The history of manufacturing from Generation 0 to 3 |
According to the research “The Future Factory: Mapping the Skills That Will Power Manufacturing”, the workforce analysis describes the impacts of the digital transformation on the manufacturing sector and highlights the roles of innovation culture and other leadership skills to the business transformation’s success.
Digital transformation with breakthroughs in advanced technology is taking place in every sector globally, including manufacturing. As the vanguard of digital transformation, the industry’s transition to full digitisation is already well underway and accelerating daily. In tandem with that process, new roles appear with advanced digital skills demanded while others become obsolete.
Since the early days of its history, manufacturing has undergone and evolved through four technical generations – Generations Zero to Three. Each generation is aligned to different eras of manufacturing tools, technologies, and work. Today, we are on the cusp of the third generation, characterised by the transformational power of radical improvements in connected systems and machine learning, and we expect to be fully immersed in Gen Three by 2020.
-=-=-=-=-
■ Work instruction 1: Summarize the passage on manufacturing generations in two sentences.
■ Work instruction 2: Retype the part of the passage on manufacturing generations between "Since the early" and "Three by 2020.", inclusive.
-=-=-=-=-
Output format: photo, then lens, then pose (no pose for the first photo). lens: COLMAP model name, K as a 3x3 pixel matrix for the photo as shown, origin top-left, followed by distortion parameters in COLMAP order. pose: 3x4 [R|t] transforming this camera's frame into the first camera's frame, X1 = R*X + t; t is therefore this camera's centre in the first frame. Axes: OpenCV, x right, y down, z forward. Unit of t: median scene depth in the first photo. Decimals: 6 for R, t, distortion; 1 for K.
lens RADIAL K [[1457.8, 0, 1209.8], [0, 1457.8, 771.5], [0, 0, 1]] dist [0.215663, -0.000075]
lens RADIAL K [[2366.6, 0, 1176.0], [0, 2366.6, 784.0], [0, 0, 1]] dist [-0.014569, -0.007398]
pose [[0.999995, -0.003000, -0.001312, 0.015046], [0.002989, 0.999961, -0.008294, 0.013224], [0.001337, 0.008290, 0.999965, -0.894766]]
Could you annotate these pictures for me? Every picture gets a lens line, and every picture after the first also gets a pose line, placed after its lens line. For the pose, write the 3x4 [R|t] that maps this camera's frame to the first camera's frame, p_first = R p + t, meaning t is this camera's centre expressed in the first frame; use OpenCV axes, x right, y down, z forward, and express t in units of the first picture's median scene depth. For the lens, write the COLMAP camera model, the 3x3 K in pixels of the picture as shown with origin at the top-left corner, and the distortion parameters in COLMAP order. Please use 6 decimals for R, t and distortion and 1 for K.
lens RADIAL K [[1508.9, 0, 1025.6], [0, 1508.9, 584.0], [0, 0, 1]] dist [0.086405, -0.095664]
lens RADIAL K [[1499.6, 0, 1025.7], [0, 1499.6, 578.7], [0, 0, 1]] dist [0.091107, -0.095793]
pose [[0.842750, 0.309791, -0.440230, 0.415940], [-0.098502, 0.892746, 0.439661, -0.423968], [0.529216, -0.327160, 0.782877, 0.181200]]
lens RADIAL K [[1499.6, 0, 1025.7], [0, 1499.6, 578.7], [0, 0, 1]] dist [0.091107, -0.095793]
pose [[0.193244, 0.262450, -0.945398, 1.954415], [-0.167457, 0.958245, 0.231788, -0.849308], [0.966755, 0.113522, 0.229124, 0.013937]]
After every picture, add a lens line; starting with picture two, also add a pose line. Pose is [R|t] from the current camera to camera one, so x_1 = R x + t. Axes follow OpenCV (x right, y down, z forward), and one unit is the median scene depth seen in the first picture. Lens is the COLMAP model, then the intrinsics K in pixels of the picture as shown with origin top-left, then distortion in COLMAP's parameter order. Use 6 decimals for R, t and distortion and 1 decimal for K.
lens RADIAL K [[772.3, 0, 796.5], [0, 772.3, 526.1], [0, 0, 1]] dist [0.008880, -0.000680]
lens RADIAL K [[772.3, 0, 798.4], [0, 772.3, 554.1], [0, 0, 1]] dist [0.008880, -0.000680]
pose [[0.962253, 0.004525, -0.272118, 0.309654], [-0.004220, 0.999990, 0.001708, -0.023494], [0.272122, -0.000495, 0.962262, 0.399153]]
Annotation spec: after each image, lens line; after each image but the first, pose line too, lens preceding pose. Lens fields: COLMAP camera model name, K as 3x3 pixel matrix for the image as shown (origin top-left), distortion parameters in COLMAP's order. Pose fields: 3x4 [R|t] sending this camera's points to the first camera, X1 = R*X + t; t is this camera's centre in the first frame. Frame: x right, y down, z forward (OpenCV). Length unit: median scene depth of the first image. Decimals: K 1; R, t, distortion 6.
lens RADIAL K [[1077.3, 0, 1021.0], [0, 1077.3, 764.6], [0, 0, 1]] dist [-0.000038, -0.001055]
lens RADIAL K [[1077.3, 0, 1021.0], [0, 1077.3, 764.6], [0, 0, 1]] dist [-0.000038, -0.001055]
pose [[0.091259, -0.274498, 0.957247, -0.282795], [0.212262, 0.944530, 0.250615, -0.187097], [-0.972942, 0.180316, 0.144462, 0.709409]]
-=-=-=-=-
■ Answer box 1: Digital transformation is reshaping every sector, including manufacturing, which leads the move toward full digitization, creating new roles that demand advanced digital skills while making others obsolete. Manufacturing has evolved through four technical generations, Zero to Three, and is now on the cusp of the third, which is characterized by radical improvements in connected systems and machine learning.

■ Answer box 2:
Since the early days of its history, manufacturing has undergone and evolved through four technical generations – Generations Zero to Three. Each generation is aligned to different eras of manufacturing tools, technologies, and work. Today, we are on the cusp of the third generation, characterised by the transformational power of radical improvements in connected systems and machine learning, and we expect to be fully immersed in Gen Three by 2020.